Published online by Cambridge University Press: 16 September 2009
This book is about autonomy. In the next three chapters a conception of freedom will be defended according to which autonomy is different from, but dependent upon, freedom. I want first to summarize, without argument or elaboration, the results about freedom so that I can contrast freedom with autonomy and thereby introduce the basic ideas about the latter which guide my thinking.

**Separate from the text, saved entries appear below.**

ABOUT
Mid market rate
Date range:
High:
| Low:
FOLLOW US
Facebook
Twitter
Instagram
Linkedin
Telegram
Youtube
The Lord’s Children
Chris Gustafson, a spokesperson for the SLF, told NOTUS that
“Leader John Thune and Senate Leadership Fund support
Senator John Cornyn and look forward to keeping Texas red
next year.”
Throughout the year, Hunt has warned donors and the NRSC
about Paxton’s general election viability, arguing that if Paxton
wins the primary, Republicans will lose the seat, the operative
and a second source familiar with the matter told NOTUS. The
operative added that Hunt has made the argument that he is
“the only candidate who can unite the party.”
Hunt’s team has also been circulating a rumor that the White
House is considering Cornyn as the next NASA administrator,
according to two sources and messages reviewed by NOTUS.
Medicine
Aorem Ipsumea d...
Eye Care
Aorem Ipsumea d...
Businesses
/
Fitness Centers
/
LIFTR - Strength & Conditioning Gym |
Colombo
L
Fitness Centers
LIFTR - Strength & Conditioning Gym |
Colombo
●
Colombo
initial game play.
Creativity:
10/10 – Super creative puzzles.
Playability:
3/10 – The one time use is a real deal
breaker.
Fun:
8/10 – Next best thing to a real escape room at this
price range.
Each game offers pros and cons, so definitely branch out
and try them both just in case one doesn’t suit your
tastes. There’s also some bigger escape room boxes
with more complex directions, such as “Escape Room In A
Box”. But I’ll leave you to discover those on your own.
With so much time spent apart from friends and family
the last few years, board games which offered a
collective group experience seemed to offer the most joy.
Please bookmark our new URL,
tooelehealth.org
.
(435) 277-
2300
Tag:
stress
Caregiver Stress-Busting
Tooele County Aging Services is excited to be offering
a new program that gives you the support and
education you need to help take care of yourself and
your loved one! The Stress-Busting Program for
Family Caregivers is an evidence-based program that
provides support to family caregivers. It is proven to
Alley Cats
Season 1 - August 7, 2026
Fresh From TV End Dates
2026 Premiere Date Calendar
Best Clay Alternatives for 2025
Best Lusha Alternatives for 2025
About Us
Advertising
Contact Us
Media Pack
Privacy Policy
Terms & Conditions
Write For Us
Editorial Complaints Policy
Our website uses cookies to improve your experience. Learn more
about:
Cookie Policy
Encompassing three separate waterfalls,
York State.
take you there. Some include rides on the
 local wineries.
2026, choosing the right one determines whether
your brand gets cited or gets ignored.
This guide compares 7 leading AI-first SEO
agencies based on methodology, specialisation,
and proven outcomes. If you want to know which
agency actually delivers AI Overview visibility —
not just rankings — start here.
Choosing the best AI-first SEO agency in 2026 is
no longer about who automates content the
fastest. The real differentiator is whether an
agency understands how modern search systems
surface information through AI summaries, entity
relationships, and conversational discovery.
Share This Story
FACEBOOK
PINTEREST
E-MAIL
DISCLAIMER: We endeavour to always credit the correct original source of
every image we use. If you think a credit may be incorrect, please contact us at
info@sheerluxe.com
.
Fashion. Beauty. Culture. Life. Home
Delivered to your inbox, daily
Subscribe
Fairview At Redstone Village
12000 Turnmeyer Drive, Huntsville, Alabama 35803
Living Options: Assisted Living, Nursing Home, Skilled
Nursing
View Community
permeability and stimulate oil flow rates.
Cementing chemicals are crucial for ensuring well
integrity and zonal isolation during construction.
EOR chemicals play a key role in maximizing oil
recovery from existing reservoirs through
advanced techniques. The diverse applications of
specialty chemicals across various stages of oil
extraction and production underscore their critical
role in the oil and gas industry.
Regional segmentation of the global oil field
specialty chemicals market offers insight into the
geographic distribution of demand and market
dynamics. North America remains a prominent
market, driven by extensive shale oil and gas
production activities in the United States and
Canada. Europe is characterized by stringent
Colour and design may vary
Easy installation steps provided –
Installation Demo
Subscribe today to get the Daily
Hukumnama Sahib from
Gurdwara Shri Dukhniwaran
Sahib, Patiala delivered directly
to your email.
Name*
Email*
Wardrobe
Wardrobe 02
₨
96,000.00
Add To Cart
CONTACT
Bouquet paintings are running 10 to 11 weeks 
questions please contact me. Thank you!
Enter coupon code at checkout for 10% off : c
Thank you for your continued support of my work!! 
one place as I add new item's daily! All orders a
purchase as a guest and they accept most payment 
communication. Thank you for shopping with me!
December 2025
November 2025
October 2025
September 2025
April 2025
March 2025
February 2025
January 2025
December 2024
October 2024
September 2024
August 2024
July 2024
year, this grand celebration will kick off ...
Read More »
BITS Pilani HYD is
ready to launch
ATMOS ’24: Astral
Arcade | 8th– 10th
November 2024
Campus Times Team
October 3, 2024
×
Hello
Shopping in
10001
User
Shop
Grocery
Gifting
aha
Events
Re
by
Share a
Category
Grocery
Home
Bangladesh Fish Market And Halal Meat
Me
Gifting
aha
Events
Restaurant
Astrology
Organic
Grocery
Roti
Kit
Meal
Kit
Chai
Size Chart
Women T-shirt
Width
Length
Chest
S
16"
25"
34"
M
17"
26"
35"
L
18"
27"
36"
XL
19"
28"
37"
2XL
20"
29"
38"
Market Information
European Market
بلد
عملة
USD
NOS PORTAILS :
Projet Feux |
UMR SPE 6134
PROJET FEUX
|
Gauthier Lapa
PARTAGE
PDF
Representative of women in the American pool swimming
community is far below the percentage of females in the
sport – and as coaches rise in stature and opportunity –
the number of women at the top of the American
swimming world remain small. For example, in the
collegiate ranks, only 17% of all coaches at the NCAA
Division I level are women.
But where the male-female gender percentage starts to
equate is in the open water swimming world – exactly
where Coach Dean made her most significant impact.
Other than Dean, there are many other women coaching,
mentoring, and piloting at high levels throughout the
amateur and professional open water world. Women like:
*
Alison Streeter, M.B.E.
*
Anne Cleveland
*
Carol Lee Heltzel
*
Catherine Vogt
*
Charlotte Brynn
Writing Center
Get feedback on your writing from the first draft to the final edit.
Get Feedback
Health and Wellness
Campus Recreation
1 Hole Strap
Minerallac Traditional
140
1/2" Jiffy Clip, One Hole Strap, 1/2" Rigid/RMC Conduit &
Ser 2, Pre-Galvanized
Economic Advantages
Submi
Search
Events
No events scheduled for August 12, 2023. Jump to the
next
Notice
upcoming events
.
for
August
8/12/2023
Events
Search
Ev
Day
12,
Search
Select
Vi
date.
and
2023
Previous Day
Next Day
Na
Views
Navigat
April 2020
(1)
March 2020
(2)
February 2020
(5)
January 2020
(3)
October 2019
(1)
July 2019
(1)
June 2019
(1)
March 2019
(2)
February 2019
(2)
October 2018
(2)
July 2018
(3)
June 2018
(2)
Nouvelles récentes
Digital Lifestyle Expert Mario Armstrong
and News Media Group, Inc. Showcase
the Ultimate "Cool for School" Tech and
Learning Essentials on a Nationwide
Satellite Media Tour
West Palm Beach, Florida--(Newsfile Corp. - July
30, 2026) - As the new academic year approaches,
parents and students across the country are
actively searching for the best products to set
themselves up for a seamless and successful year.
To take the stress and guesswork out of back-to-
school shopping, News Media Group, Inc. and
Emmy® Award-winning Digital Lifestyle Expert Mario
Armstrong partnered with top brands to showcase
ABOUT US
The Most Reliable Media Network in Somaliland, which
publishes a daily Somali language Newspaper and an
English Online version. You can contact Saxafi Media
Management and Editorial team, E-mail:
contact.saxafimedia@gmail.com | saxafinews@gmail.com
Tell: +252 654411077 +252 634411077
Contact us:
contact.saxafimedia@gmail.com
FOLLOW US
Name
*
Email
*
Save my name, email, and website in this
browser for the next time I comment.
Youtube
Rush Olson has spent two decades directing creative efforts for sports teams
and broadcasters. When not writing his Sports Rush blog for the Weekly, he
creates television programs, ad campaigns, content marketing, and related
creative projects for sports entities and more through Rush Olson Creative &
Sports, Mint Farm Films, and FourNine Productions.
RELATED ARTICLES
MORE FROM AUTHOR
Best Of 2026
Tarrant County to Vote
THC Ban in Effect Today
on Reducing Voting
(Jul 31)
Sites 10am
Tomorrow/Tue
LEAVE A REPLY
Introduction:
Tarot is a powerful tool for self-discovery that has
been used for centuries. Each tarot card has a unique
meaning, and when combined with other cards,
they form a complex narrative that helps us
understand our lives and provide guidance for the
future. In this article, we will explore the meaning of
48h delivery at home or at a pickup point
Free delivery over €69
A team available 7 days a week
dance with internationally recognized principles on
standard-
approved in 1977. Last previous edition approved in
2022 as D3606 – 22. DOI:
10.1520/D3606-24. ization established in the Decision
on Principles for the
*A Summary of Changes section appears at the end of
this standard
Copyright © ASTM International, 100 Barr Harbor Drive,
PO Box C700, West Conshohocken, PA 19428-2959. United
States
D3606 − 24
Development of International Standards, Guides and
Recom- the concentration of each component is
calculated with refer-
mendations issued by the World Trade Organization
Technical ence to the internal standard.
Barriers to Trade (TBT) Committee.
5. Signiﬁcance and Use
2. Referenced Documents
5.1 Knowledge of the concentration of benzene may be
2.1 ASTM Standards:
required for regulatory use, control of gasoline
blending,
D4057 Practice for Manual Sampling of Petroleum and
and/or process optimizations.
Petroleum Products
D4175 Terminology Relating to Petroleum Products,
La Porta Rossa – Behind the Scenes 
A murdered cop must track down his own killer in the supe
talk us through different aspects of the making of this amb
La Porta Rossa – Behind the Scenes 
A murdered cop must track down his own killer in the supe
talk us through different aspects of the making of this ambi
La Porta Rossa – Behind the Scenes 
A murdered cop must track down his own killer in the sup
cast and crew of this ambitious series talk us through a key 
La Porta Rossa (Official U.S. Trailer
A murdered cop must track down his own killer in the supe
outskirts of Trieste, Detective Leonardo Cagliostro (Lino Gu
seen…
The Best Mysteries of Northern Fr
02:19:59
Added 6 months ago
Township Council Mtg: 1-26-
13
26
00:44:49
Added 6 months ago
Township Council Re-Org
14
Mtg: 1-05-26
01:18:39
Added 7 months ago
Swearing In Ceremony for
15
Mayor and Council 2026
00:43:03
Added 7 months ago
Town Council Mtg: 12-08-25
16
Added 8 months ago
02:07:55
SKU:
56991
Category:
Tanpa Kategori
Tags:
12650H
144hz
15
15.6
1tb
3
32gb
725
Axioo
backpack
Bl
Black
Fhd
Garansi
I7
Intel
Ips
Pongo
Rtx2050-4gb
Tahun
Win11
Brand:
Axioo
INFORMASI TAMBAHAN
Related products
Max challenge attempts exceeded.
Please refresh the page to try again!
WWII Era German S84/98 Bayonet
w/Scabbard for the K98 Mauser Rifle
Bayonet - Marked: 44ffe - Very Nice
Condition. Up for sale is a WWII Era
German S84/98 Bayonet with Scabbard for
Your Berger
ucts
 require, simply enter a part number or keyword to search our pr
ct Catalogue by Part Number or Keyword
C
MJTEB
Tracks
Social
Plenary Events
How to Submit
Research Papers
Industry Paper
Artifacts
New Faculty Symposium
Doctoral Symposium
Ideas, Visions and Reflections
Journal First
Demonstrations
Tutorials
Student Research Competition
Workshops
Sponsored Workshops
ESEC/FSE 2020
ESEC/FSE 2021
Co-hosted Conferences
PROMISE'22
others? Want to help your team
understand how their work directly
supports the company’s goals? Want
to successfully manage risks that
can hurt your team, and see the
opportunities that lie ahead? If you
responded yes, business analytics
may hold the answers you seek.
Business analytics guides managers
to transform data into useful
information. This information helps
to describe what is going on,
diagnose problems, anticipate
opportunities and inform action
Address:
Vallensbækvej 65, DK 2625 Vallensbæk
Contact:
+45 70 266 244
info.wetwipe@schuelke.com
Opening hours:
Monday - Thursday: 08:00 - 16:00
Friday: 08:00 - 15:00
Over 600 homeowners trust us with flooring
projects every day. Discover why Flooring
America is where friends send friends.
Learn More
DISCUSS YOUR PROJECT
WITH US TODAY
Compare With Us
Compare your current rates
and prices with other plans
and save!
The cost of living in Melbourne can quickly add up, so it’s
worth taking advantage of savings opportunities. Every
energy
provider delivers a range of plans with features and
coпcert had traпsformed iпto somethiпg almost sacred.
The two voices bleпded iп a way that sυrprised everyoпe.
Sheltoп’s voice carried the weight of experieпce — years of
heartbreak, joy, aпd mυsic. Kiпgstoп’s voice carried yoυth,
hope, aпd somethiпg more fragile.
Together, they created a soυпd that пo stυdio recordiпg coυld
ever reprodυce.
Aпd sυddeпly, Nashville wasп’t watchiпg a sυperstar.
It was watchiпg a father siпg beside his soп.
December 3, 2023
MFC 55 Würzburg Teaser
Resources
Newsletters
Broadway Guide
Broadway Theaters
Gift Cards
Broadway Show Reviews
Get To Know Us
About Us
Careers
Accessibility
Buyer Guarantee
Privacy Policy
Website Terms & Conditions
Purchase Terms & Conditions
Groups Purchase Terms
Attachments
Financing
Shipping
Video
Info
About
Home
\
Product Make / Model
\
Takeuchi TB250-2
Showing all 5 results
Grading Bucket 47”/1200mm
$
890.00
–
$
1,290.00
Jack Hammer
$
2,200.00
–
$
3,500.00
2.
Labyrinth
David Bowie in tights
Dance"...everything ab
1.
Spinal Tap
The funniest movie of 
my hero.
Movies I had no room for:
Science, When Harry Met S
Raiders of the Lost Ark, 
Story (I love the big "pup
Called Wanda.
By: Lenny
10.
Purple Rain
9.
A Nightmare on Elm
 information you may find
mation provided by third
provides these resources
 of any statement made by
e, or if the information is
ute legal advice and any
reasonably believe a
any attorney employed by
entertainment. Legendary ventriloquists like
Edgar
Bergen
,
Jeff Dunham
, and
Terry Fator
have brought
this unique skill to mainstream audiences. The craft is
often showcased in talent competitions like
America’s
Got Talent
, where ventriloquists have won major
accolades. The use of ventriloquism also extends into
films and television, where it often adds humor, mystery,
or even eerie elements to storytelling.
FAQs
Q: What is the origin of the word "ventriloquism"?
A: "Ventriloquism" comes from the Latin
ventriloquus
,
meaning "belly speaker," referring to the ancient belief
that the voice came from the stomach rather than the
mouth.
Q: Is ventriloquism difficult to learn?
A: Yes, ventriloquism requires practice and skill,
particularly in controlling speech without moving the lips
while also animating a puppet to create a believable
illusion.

Positive freedom and autonomy
Positive freedom is comprised of a set of personal traits which are essential or highly useful to the satisfaction of a wide range of activities and decisions, both short- and long-term. It encompasses relevant knowledge, including self-knowledge, and a variety of intellectual and physical competences. (Among intellectual competences, I include capacities for memory, perception, calculation, reasoning, information processing, and the elimination of irrational and inconsistent belief sets.) A free agent is free of debilitating physical infirmities, addictions, and severe stress. (I count a certain level of emotional health as a separate condition of autonomy. The details are presented in Chapters 8 and 9. Personal integrity, including the absence of conditions like severe psychosis, multiple personality, and split brains, is regarded as a condition of positive freedom rather than one of its elements.) Free agents may or may not possess the freedom to do and decide to do what is (deeply) important to them.